[Data items]
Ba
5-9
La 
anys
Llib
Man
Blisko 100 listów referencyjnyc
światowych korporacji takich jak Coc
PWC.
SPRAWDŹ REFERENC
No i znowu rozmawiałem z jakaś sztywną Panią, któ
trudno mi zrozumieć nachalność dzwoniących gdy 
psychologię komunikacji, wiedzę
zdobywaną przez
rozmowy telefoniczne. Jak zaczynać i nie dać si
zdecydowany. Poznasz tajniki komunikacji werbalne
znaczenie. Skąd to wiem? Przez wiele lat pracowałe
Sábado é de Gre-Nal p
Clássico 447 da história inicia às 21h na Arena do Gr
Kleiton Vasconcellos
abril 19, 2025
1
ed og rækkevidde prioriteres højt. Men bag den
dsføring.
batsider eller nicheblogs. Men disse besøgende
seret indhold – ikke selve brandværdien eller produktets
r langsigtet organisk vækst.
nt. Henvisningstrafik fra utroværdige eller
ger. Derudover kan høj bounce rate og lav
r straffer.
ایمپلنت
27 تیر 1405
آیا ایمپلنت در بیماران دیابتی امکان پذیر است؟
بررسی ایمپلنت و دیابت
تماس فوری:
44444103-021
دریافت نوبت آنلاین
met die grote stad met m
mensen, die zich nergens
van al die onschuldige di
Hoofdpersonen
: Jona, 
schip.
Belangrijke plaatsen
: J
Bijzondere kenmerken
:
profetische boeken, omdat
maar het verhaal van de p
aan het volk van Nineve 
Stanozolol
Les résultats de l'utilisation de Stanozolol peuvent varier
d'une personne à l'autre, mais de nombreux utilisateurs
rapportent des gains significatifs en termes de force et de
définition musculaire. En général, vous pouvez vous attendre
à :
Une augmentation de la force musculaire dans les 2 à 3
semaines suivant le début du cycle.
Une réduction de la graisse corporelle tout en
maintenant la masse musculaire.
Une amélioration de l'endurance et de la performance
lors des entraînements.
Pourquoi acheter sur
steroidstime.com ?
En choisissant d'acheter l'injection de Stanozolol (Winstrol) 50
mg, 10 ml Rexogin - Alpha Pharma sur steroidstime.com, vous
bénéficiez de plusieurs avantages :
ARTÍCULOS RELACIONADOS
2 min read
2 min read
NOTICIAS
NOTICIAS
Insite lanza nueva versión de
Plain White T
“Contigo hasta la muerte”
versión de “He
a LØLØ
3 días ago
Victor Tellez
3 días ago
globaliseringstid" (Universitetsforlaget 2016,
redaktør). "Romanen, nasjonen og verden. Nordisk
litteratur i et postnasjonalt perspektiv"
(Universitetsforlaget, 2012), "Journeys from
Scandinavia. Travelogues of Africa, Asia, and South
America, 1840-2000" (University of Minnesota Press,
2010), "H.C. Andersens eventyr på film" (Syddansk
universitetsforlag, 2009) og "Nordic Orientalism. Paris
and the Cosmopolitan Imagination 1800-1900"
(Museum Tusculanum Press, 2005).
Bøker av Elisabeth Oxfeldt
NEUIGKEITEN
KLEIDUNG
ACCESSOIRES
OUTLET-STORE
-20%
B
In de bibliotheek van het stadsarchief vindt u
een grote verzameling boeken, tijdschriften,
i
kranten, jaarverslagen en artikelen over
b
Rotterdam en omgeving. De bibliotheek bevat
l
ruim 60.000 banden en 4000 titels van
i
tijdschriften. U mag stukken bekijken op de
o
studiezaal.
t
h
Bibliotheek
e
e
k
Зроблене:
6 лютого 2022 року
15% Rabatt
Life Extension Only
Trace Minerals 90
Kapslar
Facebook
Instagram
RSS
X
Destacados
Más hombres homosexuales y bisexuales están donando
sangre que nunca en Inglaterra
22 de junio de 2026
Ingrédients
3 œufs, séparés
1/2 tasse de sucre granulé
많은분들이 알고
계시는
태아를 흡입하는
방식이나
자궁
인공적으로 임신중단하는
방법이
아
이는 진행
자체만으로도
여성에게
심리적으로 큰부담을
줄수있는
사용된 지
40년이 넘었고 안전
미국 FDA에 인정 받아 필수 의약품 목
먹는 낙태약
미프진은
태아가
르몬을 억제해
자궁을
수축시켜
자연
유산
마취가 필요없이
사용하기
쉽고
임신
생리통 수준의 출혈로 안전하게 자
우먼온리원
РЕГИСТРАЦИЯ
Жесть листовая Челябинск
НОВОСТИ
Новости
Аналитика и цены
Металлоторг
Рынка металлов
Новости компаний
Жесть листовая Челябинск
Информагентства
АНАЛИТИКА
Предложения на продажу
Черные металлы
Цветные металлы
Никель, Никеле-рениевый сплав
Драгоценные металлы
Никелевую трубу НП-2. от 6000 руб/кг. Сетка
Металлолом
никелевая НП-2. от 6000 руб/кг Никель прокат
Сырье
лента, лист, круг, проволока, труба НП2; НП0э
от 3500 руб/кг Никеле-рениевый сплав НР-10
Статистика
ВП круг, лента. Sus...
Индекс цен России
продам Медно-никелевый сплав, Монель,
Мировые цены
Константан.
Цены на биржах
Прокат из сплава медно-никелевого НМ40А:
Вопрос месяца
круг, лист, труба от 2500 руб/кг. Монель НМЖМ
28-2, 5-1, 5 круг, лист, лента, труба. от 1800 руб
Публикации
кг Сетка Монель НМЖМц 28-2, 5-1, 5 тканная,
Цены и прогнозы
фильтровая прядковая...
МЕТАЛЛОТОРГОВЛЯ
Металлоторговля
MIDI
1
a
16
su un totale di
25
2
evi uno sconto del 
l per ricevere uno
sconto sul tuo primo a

* What needs to be done *
Pick out the lines above that hold the string "лента" and show them.

* Your solution *
лента, лист, круг, проволока, труба НП2; НП0э
ВП круг, лента. Sus...
28-2, 5-1, 5 круг, лист, лента, труба. от 1800 руб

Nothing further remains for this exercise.